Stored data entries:
━━━━

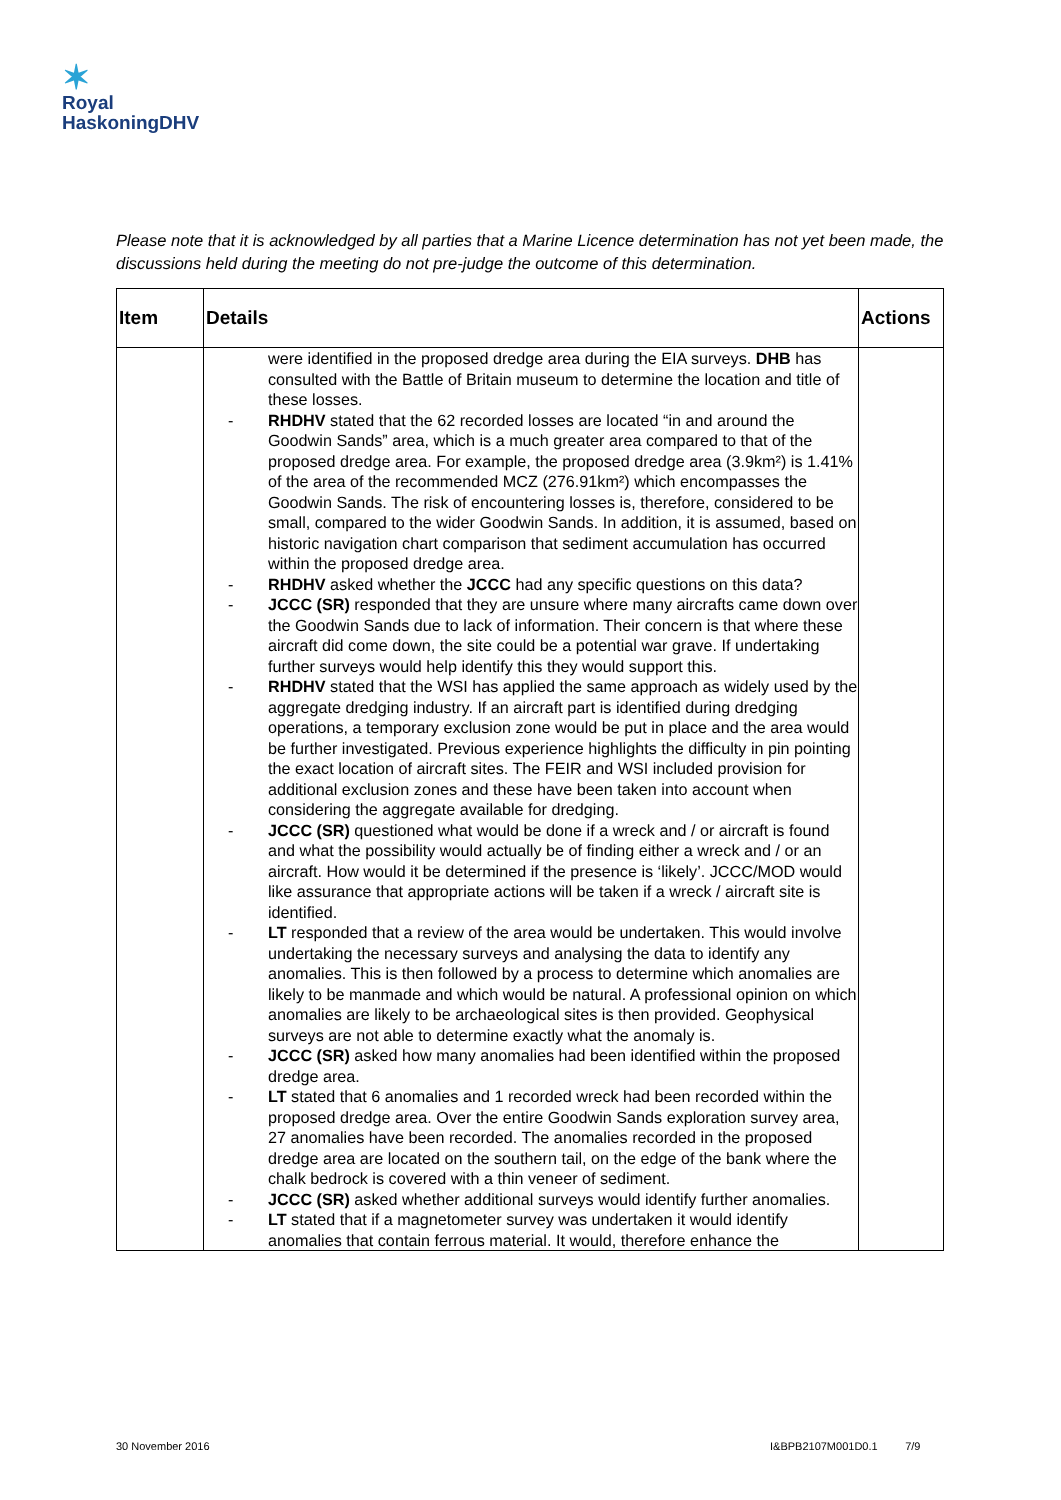✶
Royal
HaskoningDHV
Please note that it is acknowledged by all parties that a Marine Licence determination has not yet been made, the discussions held during the meeting do not pre-judge the outcome of this determination.
| Item | Details | Actions |
| --- | --- | --- |
| | were identified in the proposed dredge area during the EIA surveys. DHB has consulted with the Battle of Britain museum to determine the location and title of these losses. RHDHV stated that the 62 recorded losses are located “in and around the Goodwin Sands” area, which is a much greater area compared to that of the proposed dredge area. For example, the proposed dredge area (3.9km²) is 1.41% of the area of the recommended MCZ (276.91km²) which encompasses the Goodwin Sands. The risk of encountering losses is, therefore, considered to be small, compared to the wider Goodwin Sands. In addition, it is assumed, based on historic navigation chart comparison that sediment accumulation has occurred within the proposed dredge area. RHDHV asked whether the JCCC had any specific questions on this data? JCCC (SR) responded that they are unsure where many aircrafts came down over the Goodwin Sands due to lack of information. Their concern is that where these aircraft did come down, the site could be a potential war grave. If undertaking further surveys would help identify this they would support this. RHDHV stated that the WSI has applied the same approach as widely used by the aggregate dredging industry. If an aircraft part is identified during dredging operations, a temporary exclusion zone would be put in place and the area would be further investigated. Previous experience highlights the difficulty in pin pointing the exact location of aircraft sites. The FEIR and WSI included provision for additional exclusion zones and these have been taken into account when considering the aggregate available for dredging. JCCC (SR) questioned what would be done if a wreck and / or aircraft is found and what the possibility would actually be of finding either a wreck and / or an aircraft. How would it be determined if the presence is ‘likely’. JCCC/MOD would like assurance that appropriate actions will be taken if a wreck / aircraft site is identified. LT responded that a review of the area would be undertaken. This would involve undertaking the necessary surveys and analysing the data to identify any anomalies. This is then followed by a process to determine which anomalies are likely to be manmade and which would be natural. A professional opinion on which anomalies are likely to be archaeological sites is then provided. Geophysical surveys are not able to determine exactly what the anomaly is. JCCC (SR) asked how many anomalies had been identified within the proposed dredge area. LT stated that 6 anomalies and 1 recorded wreck had been recorded within the proposed dredge area. Over the entire Goodwin Sands exploration survey area, 27 anomalies have been recorded. The anomalies recorded in the proposed dredge area are located on the southern tail, on the edge of the bank where the chalk bedrock is covered with a thin veneer of sediment. JCCC (SR) asked whether additional surveys would identify further anomalies. LT stated that if a magnetometer survey was undertaken it would identify anomalies that contain ferrous material. It would, therefore enhance the | |
30 November 2016 I&BPB2107M001D0.1 7/9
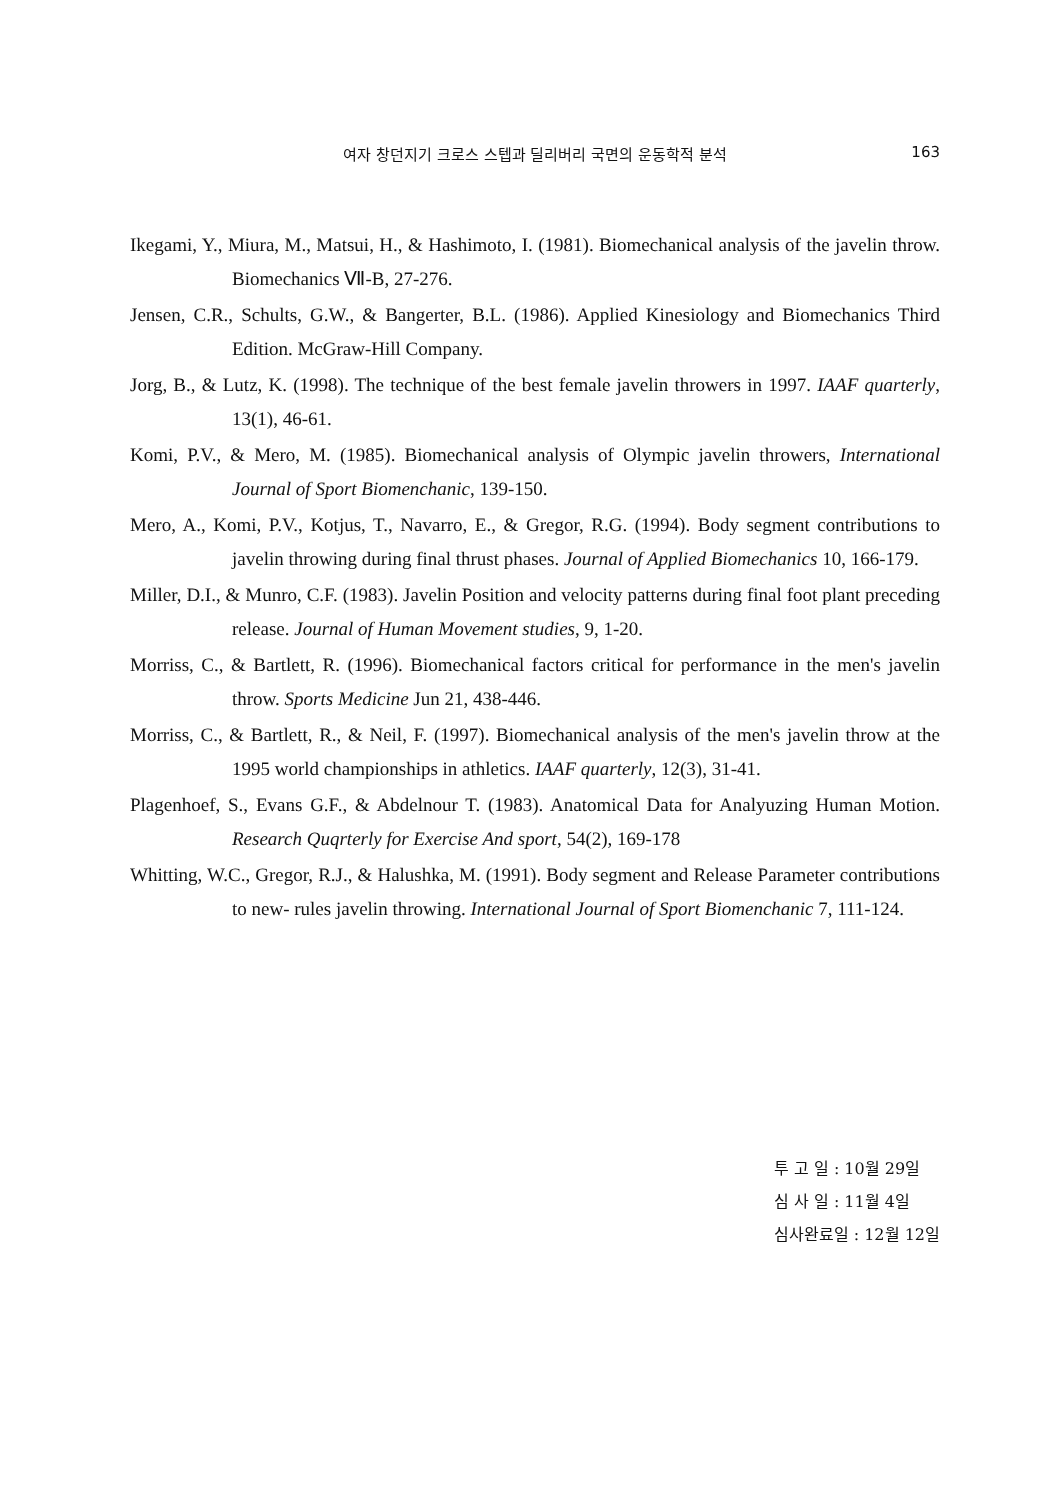여자 창던지기 크로스 스텝과 딜리버리 국면의 운동학적 분석
163
Ikegami, Y., Miura, M., Matsui, H., & Hashimoto, I. (1981). Biomechanical analysis of the javelin throw. Biomechanics Ⅶ-B, 27-276.
Jensen, C.R., Schults, G.W., & Bangerter, B.L. (1986). Applied Kinesiology and Biomechanics Third Edition. McGraw-Hill Company.
Jorg, B., & Lutz, K. (1998). The technique of the best female javelin throwers in 1997. IAAF quarterly, 13(1), 46-61.
Komi, P.V., & Mero, M. (1985). Biomechanical analysis of Olympic javelin throwers, International Journal of Sport Biomenchanic, 139-150.
Mero, A., Komi, P.V., Kotjus, T., Navarro, E., & Gregor, R.G. (1994). Body segment contributions to javelin throwing during final thrust phases. Journal of Applied Biomechanics 10, 166-179.
Miller, D.I., & Munro, C.F. (1983). Javelin Position and velocity patterns during final foot plant preceding release. Journal of Human Movement studies, 9, 1-20.
Morriss, C., & Bartlett, R. (1996). Biomechanical factors critical for performance in the men's javelin throw. Sports Medicine Jun 21, 438-446.
Morriss, C., & Bartlett, R., & Neil, F. (1997). Biomechanical analysis of the men's javelin throw at the 1995 world championships in athletics. IAAF quarterly, 12(3), 31-41.
Plagenhoef, S., Evans G.F., & Abdelnour T. (1983). Anatomical Data for Analyuzing Human Motion. Research Quqrterly for Exercise And sport, 54(2), 169-178
Whitting, W.C., Gregor, R.J., & Halushka, M. (1991). Body segment and Release Parameter contributions to new- rules javelin throwing. International Journal of Sport Biomenchanic 7, 111-124.
투 고 일 : 10월 29일
심 사 일 : 11월 4일
심사완료일 : 12월 12일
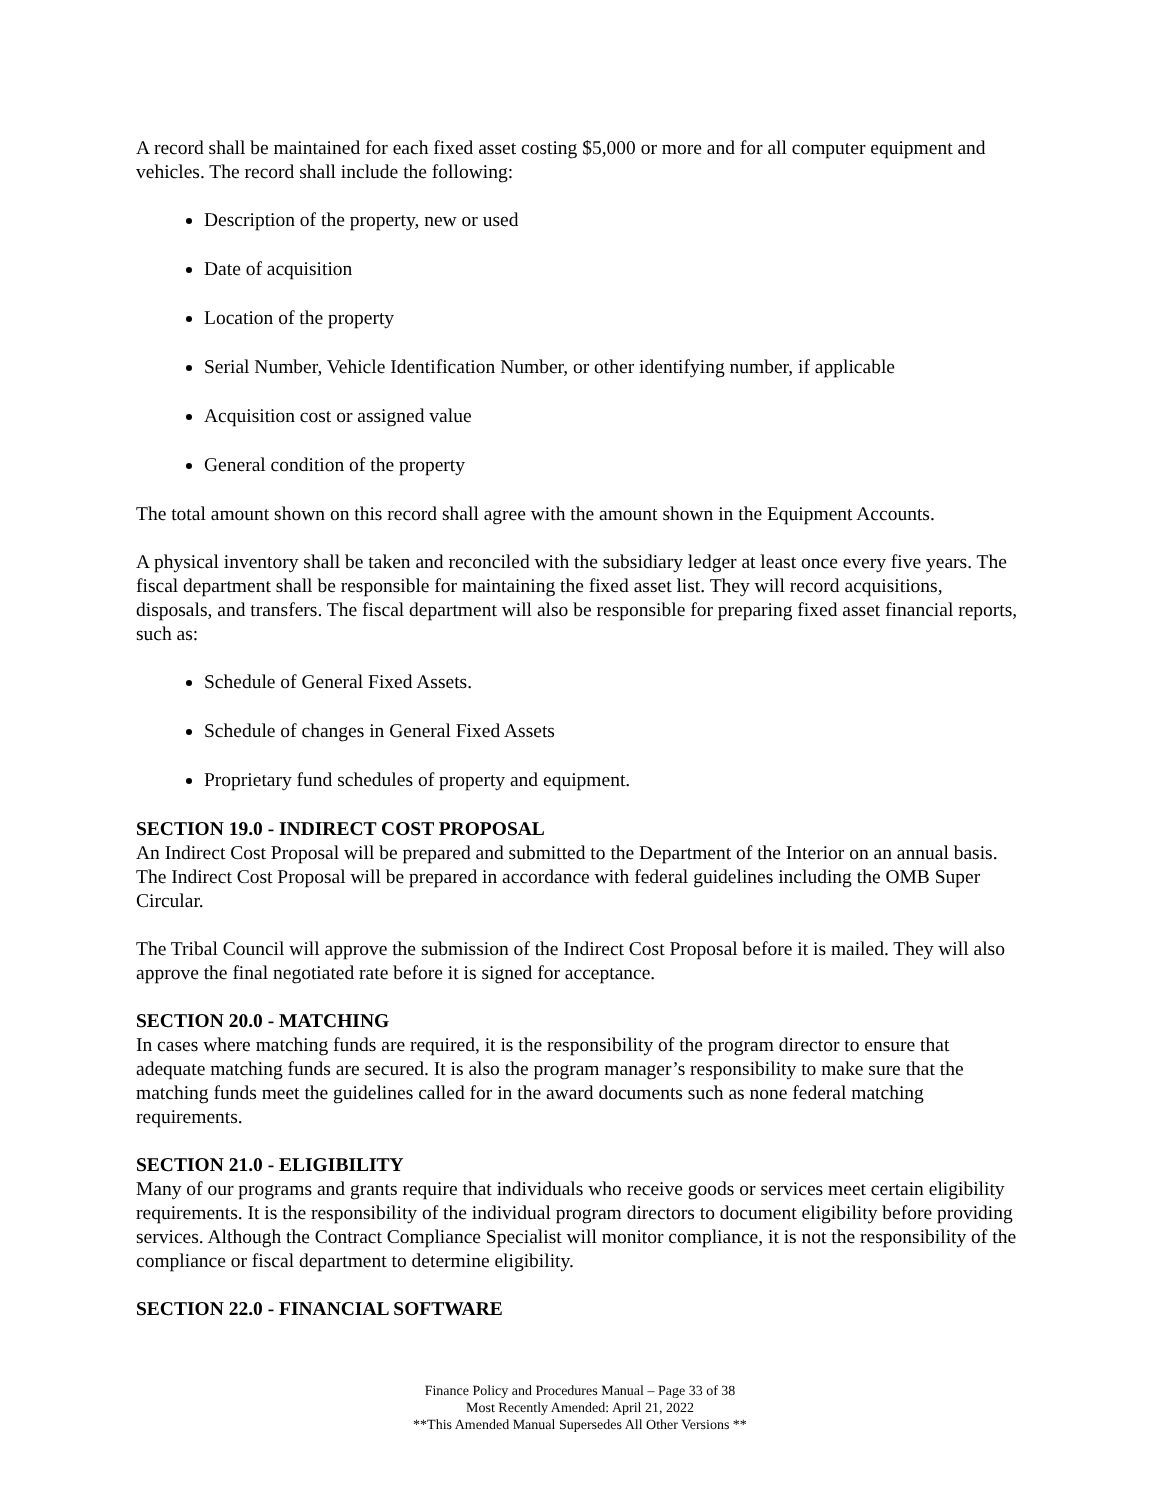A record shall be maintained for each fixed asset costing $5,000 or more and for all computer equipment and vehicles. The record shall include the following:
Description of the property, new or used
Date of acquisition
Location of the property
Serial Number, Vehicle Identification Number, or other identifying number, if applicable
Acquisition cost or assigned value
General condition of the property
The total amount shown on this record shall agree with the amount shown in the Equipment Accounts.
A physical inventory shall be taken and reconciled with the subsidiary ledger at least once every five years. The fiscal department shall be responsible for maintaining the fixed asset list. They will record acquisitions, disposals, and transfers. The fiscal department will also be responsible for preparing fixed asset financial reports, such as:
Schedule of General Fixed Assets.
Schedule of changes in General Fixed Assets
Proprietary fund schedules of property and equipment.
SECTION 19.0 - INDIRECT COST PROPOSAL
An Indirect Cost Proposal will be prepared and submitted to the Department of the Interior on an annual basis. The Indirect Cost Proposal will be prepared in accordance with federal guidelines including the OMB Super Circular.
The Tribal Council will approve the submission of the Indirect Cost Proposal before it is mailed. They will also approve the final negotiated rate before it is signed for acceptance.
SECTION 20.0 - MATCHING
In cases where matching funds are required, it is the responsibility of the program director to ensure that adequate matching funds are secured. It is also the program manager’s responsibility to make sure that the matching funds meet the guidelines called for in the award documents such as none federal matching requirements.
SECTION 21.0 - ELIGIBILITY
Many of our programs and grants require that individuals who receive goods or services meet certain eligibility requirements. It is the responsibility of the individual program directors to document eligibility before providing services. Although the Contract Compliance Specialist will monitor compliance, it is not the responsibility of the compliance or fiscal department to determine eligibility.
SECTION 22.0 - FINANCIAL SOFTWARE
Finance Policy and Procedures Manual – Page 33 of 38
Most Recently Amended: April 21, 2022
**This Amended Manual Supersedes All Other Versions **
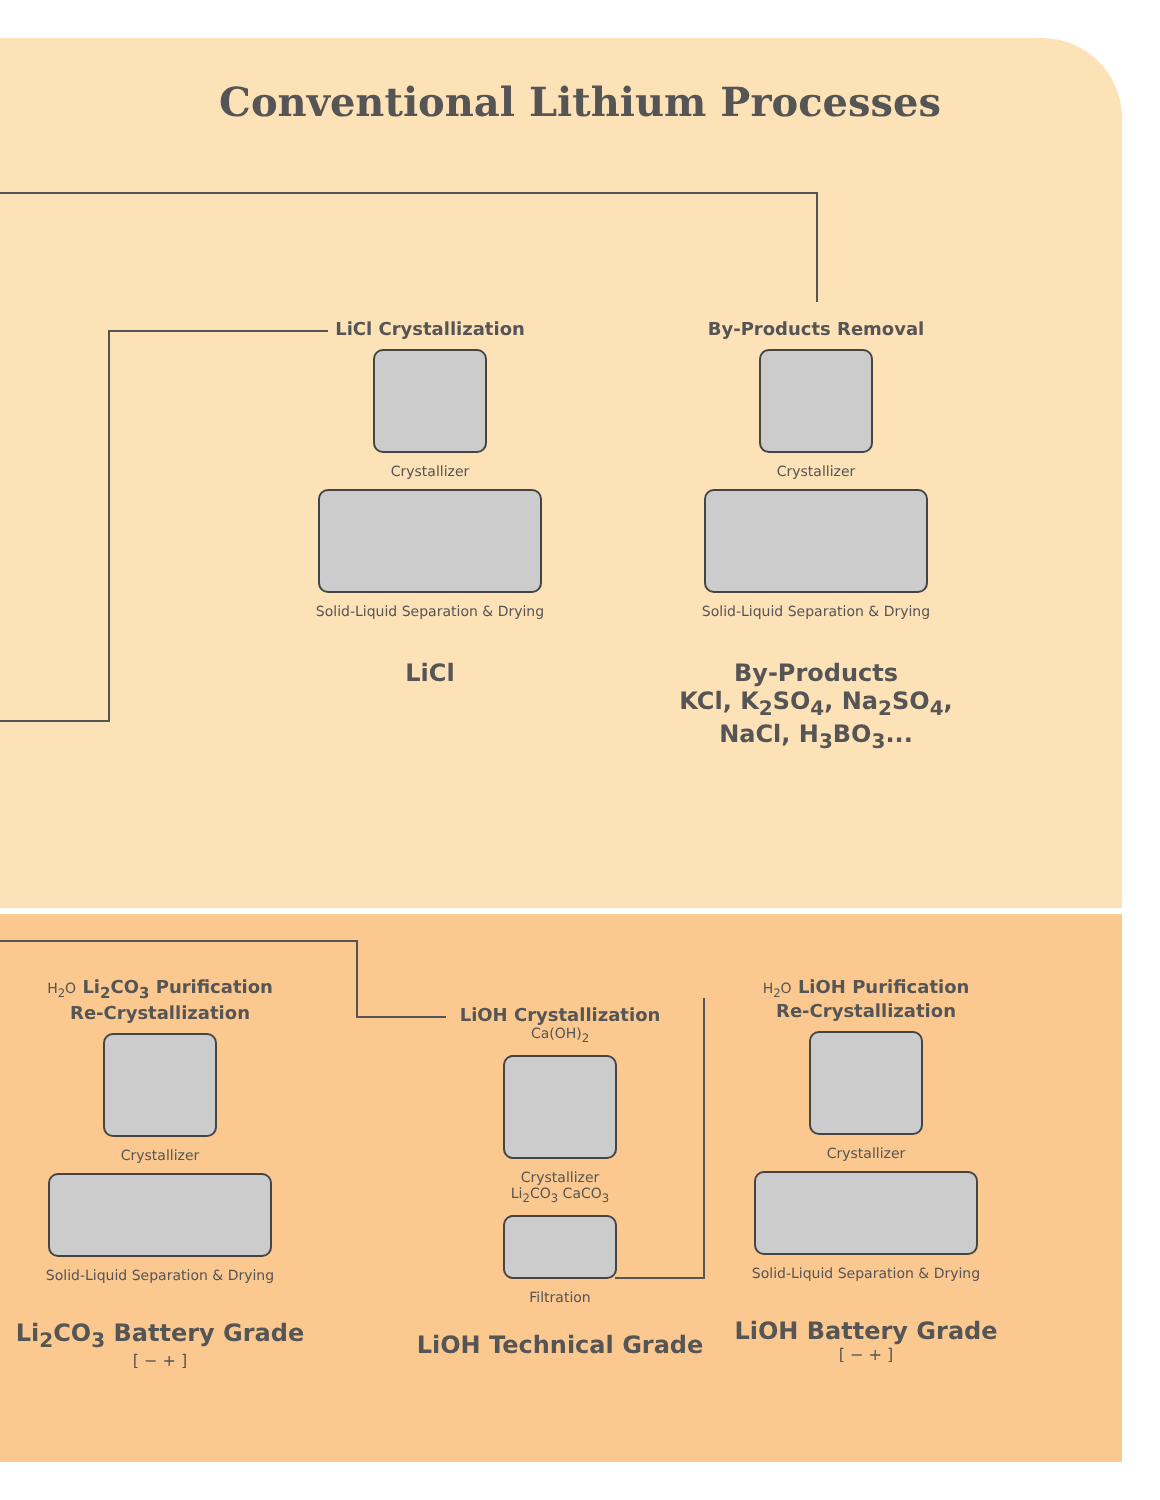Conventional Lithium Processes
LiCl Crystallization
Crystallizer
Solid-Liquid Separation & Drying
LiCl
By-Products Removal
Crystallizer
Solid-Liquid Separation & Drying
By-Products
KCl, K<sub>2</sub>SO<sub>4</sub>, Na<sub>2</sub>SO<sub>4</sub>,
NaCl, H<sub>3</sub>BO<sub>3</sub>...
H<sub>2</sub>O Li<sub>2</sub>CO<sub>3</sub> Purification
Re-Crystallization
Crystallizer
Solid-Liquid Separation & Drying
Li<sub>2</sub>CO<sub>3</sub> Battery Grade
[ − + ]
LiOH Crystallization
Ca(OH)<sub>2</sub>
Crystallizer
Li<sub>2</sub>CO<sub>3</sub> CaCO<sub>3</sub>
Filtration
LiOH Technical Grade
H<sub>2</sub>O LiOH Purification
Re-Crystallization
Crystallizer
Solid-Liquid Separation & Drying
LiOH Battery Grade
[ − + ]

━━━━

#### WHAT IS EXPECTED:
Filter the lines above, keeping and copying those that contain "Crystallization".

#### ANSWER SPACE:
LiCl Crystallization
Re-Crystallization
LiOH Crystallization
Re-Crystallization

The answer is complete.